A flow diagram showing how sessions and cookies are used to validate an initial request to the server and any subsequent requests to the server.

Note

At some point, you may have cleared all of the cookies from your browser only to find that you were suddenly logged out of every website on the Internet. This is because those cookies stored the session IDs that allowed the various sites to know who you were.

A logout request to a web app simply destroys the user’s session, erasing any memory of who they are. Even if they pass a session cookie in their subsequent requests, the old session and session ID will no longer exist.

19.1.3. A Note On Authentication In Spring

Before we proceed, we want to point out something important about authentication in Spring. Spring contains a sub-project, Spring Security, that provides extensive support for authentication and authorization. In addition to supporting simple authentication, Spring Security also supports more sophisticated authorization flows/processes like OAuth 2. Professional developers working with Spring nearly always use Spring Security.

In this book, we are explicitly not introducing Spring Security for two reasons:

  1. The project handles many aspects of the authentication process for you. This hides many of the steps that are important to understand as you learn about authentication.
  2. Setting up Spring Security is fairly complicated, and requires concepts that are beyond the scope of this course.

That said, the authentication approach outlined in this chapter is sufficient for use in your personal projects. When you begin working with a team on professional applications, a senior developer will likely be on hand to help with authentication setup.

Note

If you are curious about simple authentication using Spring Security, check out an example on GitHub. Start with the SecurityConfig class.

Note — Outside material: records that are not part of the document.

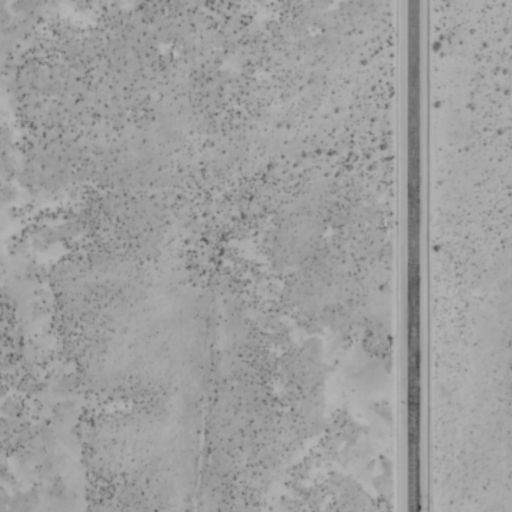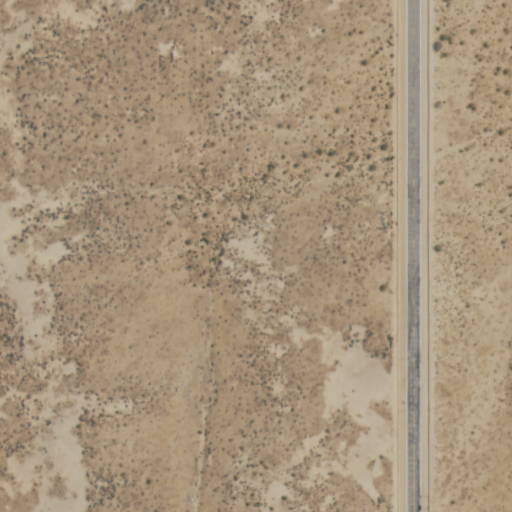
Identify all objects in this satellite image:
road: (413, 256)
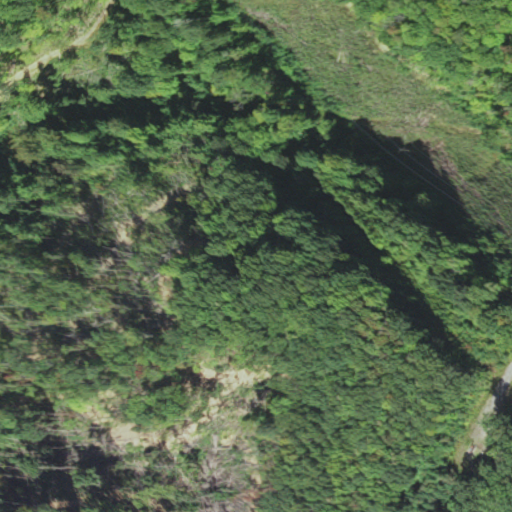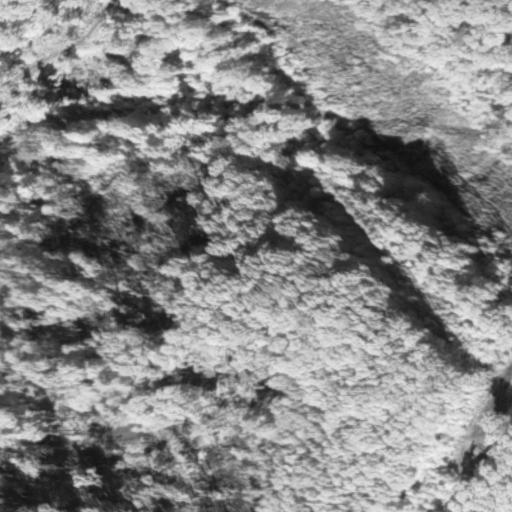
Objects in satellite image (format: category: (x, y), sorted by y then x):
road: (488, 419)
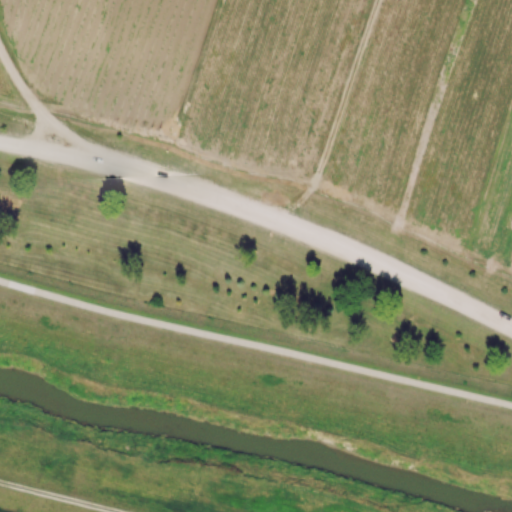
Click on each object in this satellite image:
crop: (308, 101)
road: (40, 112)
road: (336, 116)
theme park: (271, 165)
road: (262, 214)
parking lot: (238, 235)
road: (255, 347)
river: (256, 444)
road: (58, 497)
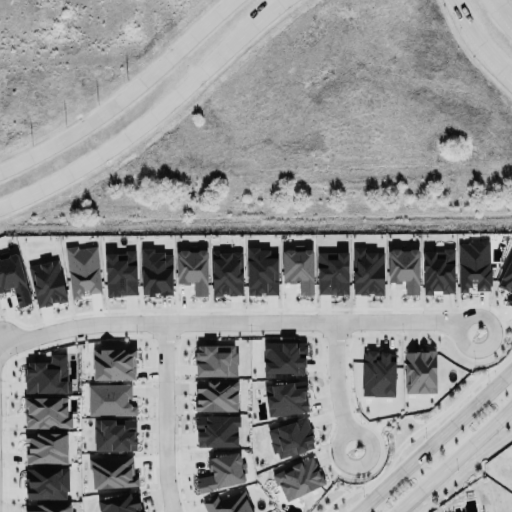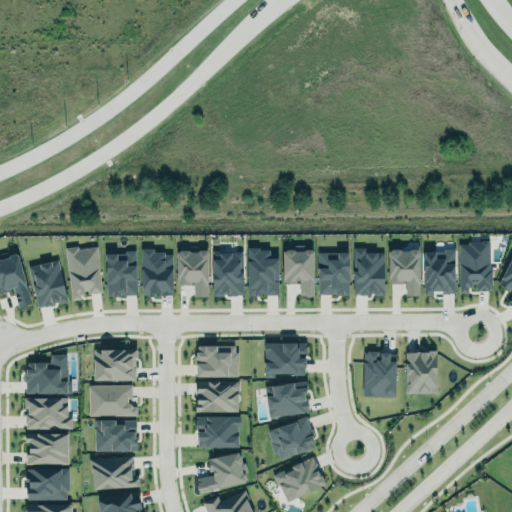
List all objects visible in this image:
road: (496, 0)
road: (504, 11)
road: (468, 25)
road: (498, 65)
road: (124, 98)
road: (150, 118)
building: (403, 265)
building: (298, 266)
building: (473, 266)
building: (298, 268)
building: (403, 269)
building: (83, 271)
building: (155, 272)
building: (261, 272)
building: (367, 272)
building: (438, 272)
building: (226, 273)
building: (332, 273)
building: (120, 274)
building: (507, 276)
building: (13, 279)
building: (507, 279)
building: (46, 283)
road: (236, 319)
building: (283, 356)
building: (283, 358)
building: (215, 360)
building: (112, 361)
building: (113, 364)
building: (419, 372)
building: (378, 373)
building: (46, 375)
road: (334, 380)
building: (215, 395)
building: (215, 396)
building: (286, 396)
building: (285, 398)
building: (110, 400)
building: (46, 413)
road: (165, 416)
building: (216, 431)
building: (113, 433)
building: (114, 435)
building: (290, 438)
road: (435, 440)
building: (45, 444)
building: (46, 448)
road: (455, 458)
building: (112, 472)
building: (222, 472)
building: (297, 479)
building: (45, 481)
building: (46, 483)
building: (118, 501)
building: (119, 503)
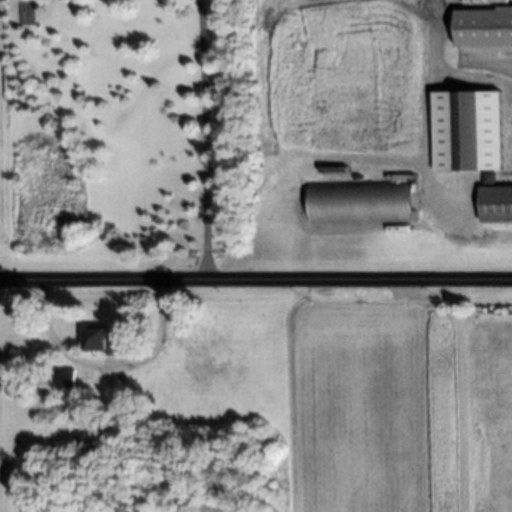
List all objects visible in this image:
building: (484, 22)
building: (484, 27)
building: (468, 127)
building: (467, 131)
road: (204, 142)
road: (425, 148)
building: (489, 177)
building: (495, 200)
building: (362, 203)
building: (362, 203)
building: (497, 203)
road: (255, 285)
building: (105, 341)
building: (108, 342)
road: (105, 364)
building: (67, 377)
building: (66, 378)
road: (459, 398)
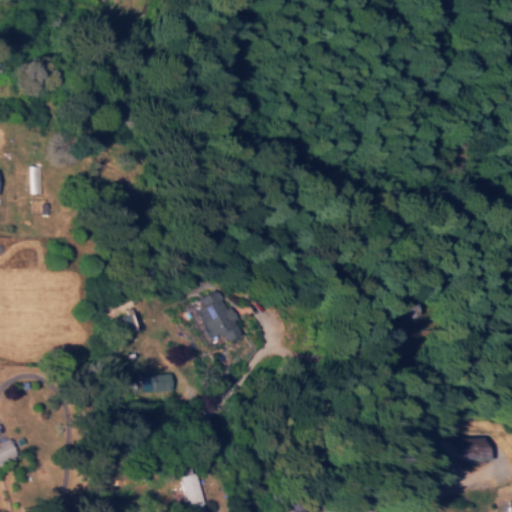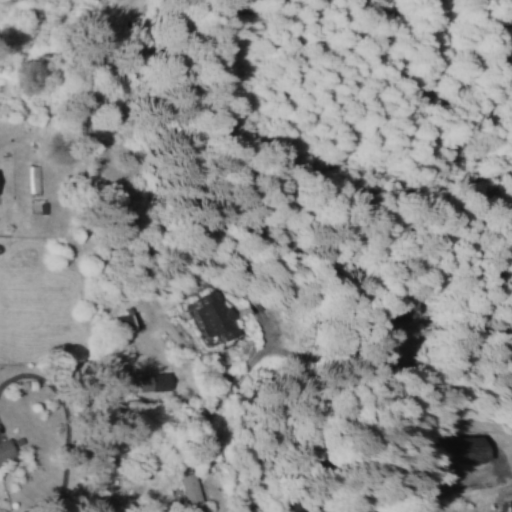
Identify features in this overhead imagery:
building: (215, 316)
building: (121, 322)
building: (150, 381)
road: (476, 399)
building: (4, 447)
road: (503, 455)
road: (455, 491)
building: (190, 493)
building: (508, 505)
building: (343, 511)
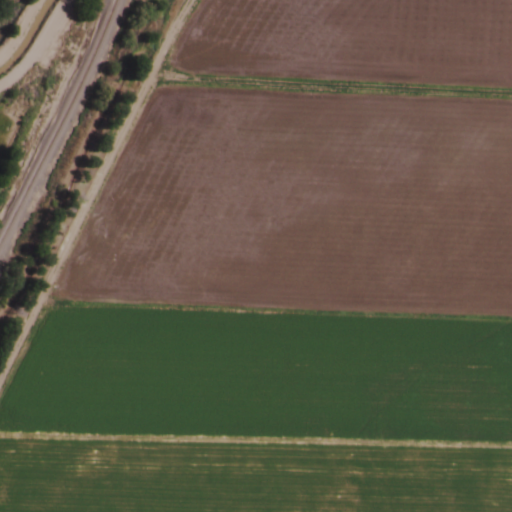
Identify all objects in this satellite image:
railway: (58, 118)
crop: (278, 271)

19.1.4. Check Your Understanding

Question

Which of the following are true:

  1. A session is stored on the server.
  2. A session is stored in the browser.
  3. A cookie is stored on the server.
  4. A cookie is stored in the browser.

Question

What is the difference between authentication and authorization?

  1. Authentication handles user permissions, authorization handles user restrictions.
  2. Authentication handles user identity, authorization handles user permissions.
  3. There is no difference, they are synonymous terms.
  4. User authorization can be changed in a request, authentication cannot.